A
character class is written as a number of characters
inside square brackets, as in:
[0123456789]
This is a regular expression
that stands for any one of the characters inside the brackets. This character
class stands for any digit character.
[0123456789][0123456789][0123456789]
stands for any three digits in a row.
The digit character class can be written more simply as:
[0-9]
The
- stands for all the characters that
come between the two characters on either side. Thus:
[a-z]
stands
for all characters between
a and
z, whereas:
[a-zA-Z]
stands for all characters
in both the range
a to
z and
the range
A to
Z.
Note: - is not treated as a range
indicator when it appears at the beginning or end of a character class.
If the first character after the
[ is a circumflex
(
^), the character class stands for all characters that
are
not listed in the brackets. For example:
[^0-9]
stands for all characters that are
not digits. Similarly:
[^a-zA-Z0-9]
stands for
all characters that are not alphabetic or numeric.
There is a special character class—written as
. —that matches
any character except newline. The pattern:
“p.x”
matches any 3-character sequence starting with
p and ending with
x.
Note: A newline
is never matched except when explicitly specified as \n,
or in a range. In particular, a . never matches newline.
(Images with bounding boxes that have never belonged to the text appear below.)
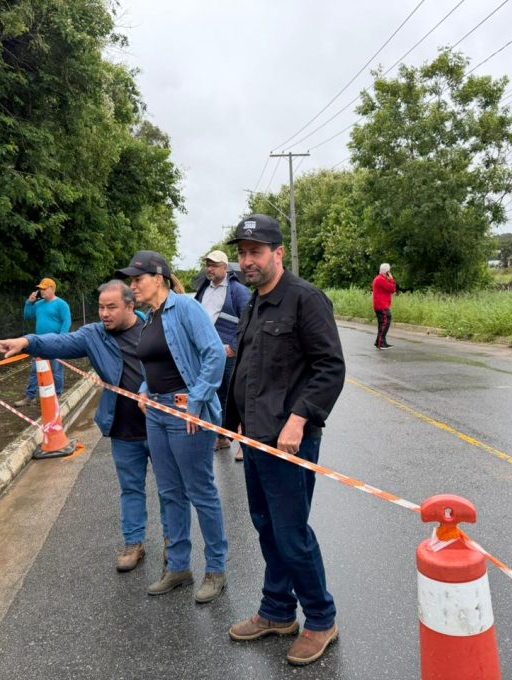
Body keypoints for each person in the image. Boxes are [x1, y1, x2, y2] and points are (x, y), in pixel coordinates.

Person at [224, 214, 345, 667]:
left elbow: (330, 367)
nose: (247, 261)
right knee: (267, 526)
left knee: (292, 534)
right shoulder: (254, 302)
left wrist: (298, 420)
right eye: (242, 253)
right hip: (256, 439)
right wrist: (235, 423)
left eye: (255, 252)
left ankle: (320, 619)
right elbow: (251, 370)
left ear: (279, 253)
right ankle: (277, 611)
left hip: (290, 441)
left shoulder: (305, 299)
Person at [0, 281, 168, 573]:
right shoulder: (94, 335)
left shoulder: (155, 328)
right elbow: (59, 343)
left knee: (169, 489)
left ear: (130, 306)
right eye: (101, 307)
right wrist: (26, 342)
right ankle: (133, 542)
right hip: (123, 429)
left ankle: (172, 542)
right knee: (130, 489)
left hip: (160, 426)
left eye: (111, 307)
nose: (104, 313)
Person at [115, 251, 229, 604]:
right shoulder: (150, 318)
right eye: (131, 281)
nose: (133, 286)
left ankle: (215, 569)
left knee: (200, 491)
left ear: (160, 277)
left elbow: (214, 353)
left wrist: (196, 402)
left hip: (185, 411)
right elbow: (156, 366)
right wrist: (146, 392)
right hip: (158, 414)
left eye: (138, 279)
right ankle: (179, 567)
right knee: (168, 492)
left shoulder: (185, 308)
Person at [193, 250, 250, 457]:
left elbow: (248, 320)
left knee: (236, 397)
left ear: (225, 268)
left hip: (229, 354)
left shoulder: (238, 291)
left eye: (214, 265)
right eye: (208, 264)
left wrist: (234, 347)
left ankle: (244, 444)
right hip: (208, 354)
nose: (210, 268)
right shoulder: (203, 290)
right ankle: (222, 437)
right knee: (217, 395)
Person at [14, 278, 72, 407]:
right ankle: (30, 397)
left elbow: (67, 322)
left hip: (55, 342)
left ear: (52, 289)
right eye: (40, 289)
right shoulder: (38, 304)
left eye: (44, 289)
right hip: (39, 343)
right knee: (35, 371)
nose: (41, 291)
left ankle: (57, 395)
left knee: (56, 370)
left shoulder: (61, 304)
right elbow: (27, 316)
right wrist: (29, 302)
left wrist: (61, 339)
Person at [372, 263, 397, 349]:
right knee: (385, 323)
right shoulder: (381, 279)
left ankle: (380, 341)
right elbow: (392, 289)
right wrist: (391, 279)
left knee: (382, 324)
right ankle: (380, 343)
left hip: (381, 305)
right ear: (387, 272)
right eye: (389, 271)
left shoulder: (380, 278)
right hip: (381, 305)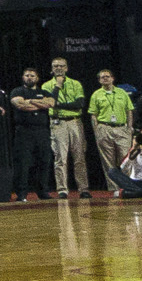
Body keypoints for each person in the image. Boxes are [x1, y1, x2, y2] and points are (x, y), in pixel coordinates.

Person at [43, 58, 91, 198]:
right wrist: (57, 86)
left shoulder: (75, 84)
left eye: (61, 66)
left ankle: (84, 189)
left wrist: (60, 105)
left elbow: (80, 103)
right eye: (55, 66)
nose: (58, 68)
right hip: (58, 123)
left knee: (79, 156)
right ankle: (62, 189)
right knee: (60, 158)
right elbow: (51, 102)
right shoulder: (47, 85)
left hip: (75, 122)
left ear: (66, 68)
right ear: (51, 69)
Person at [6, 66, 52, 200]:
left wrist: (30, 101)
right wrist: (38, 103)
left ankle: (43, 191)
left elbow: (50, 103)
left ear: (37, 78)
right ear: (23, 77)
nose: (29, 77)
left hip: (42, 131)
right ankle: (21, 193)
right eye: (27, 75)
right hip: (24, 131)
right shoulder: (17, 91)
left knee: (44, 161)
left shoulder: (44, 91)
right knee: (23, 163)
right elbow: (19, 105)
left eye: (32, 75)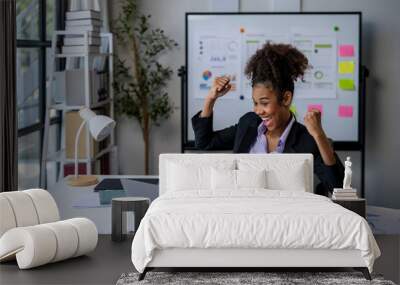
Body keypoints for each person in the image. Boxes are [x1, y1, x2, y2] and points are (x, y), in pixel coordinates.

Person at [191, 42, 344, 195]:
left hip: (284, 214)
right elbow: (204, 143)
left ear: (285, 99)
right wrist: (210, 99)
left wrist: (319, 135)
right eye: (255, 103)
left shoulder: (307, 140)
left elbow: (338, 187)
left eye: (264, 103)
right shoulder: (249, 124)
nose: (258, 110)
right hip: (242, 209)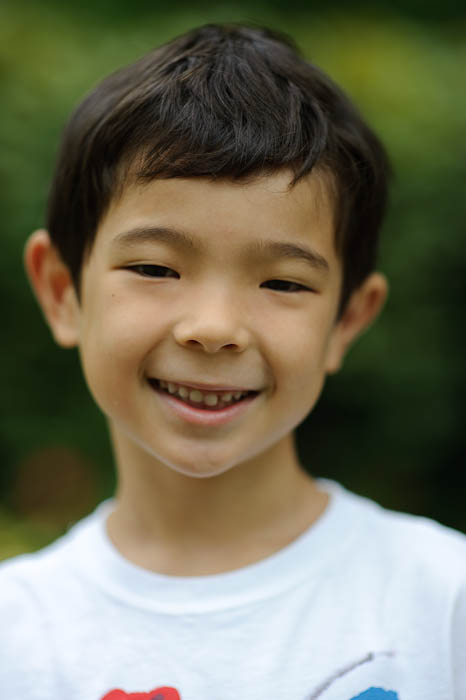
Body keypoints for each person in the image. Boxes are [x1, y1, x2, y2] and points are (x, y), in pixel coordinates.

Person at [0, 23, 464, 700]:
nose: (214, 329)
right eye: (155, 267)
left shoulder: (443, 605)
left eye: (283, 283)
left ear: (347, 320)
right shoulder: (17, 639)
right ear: (62, 291)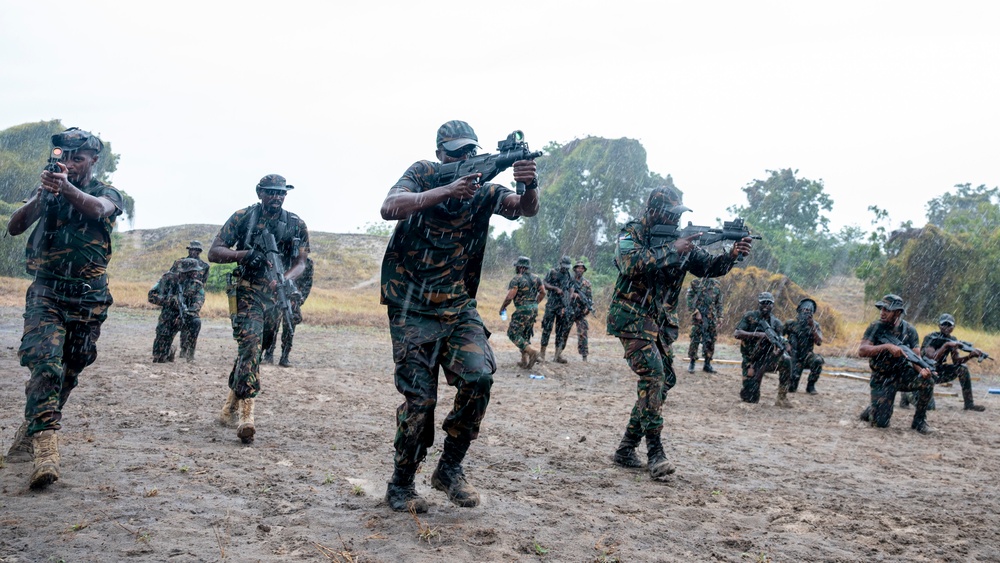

New character class symbols have been introduced by POSIX. These are provided
as special sequences that are valid only within character class definitions.
The sequences are:
[.coll.]" collation of character coll
[=equiv=] collation of the character class equiv
[:char-class:] any of the characters from char-class
lex accepts only the POSIX locale for these definitions. In particular,
multicharacter collation symbols are not supported. You can still use, for
example, the character class:
[[.a.]-[.z.]]
which is equivalent to:
[a-z]
for the POSIX locale.
lex accepts the following POSIX-defined character classes:
[:alnum:] [:cntrl:] [:lower:] [:space:]
[:alpha:] [:digit:] [:print:] [:upper:]
[:blank:] [:graph:] [:punct:] [:xdigit:]
It is more portable (and
more obvious) to use the new expressions.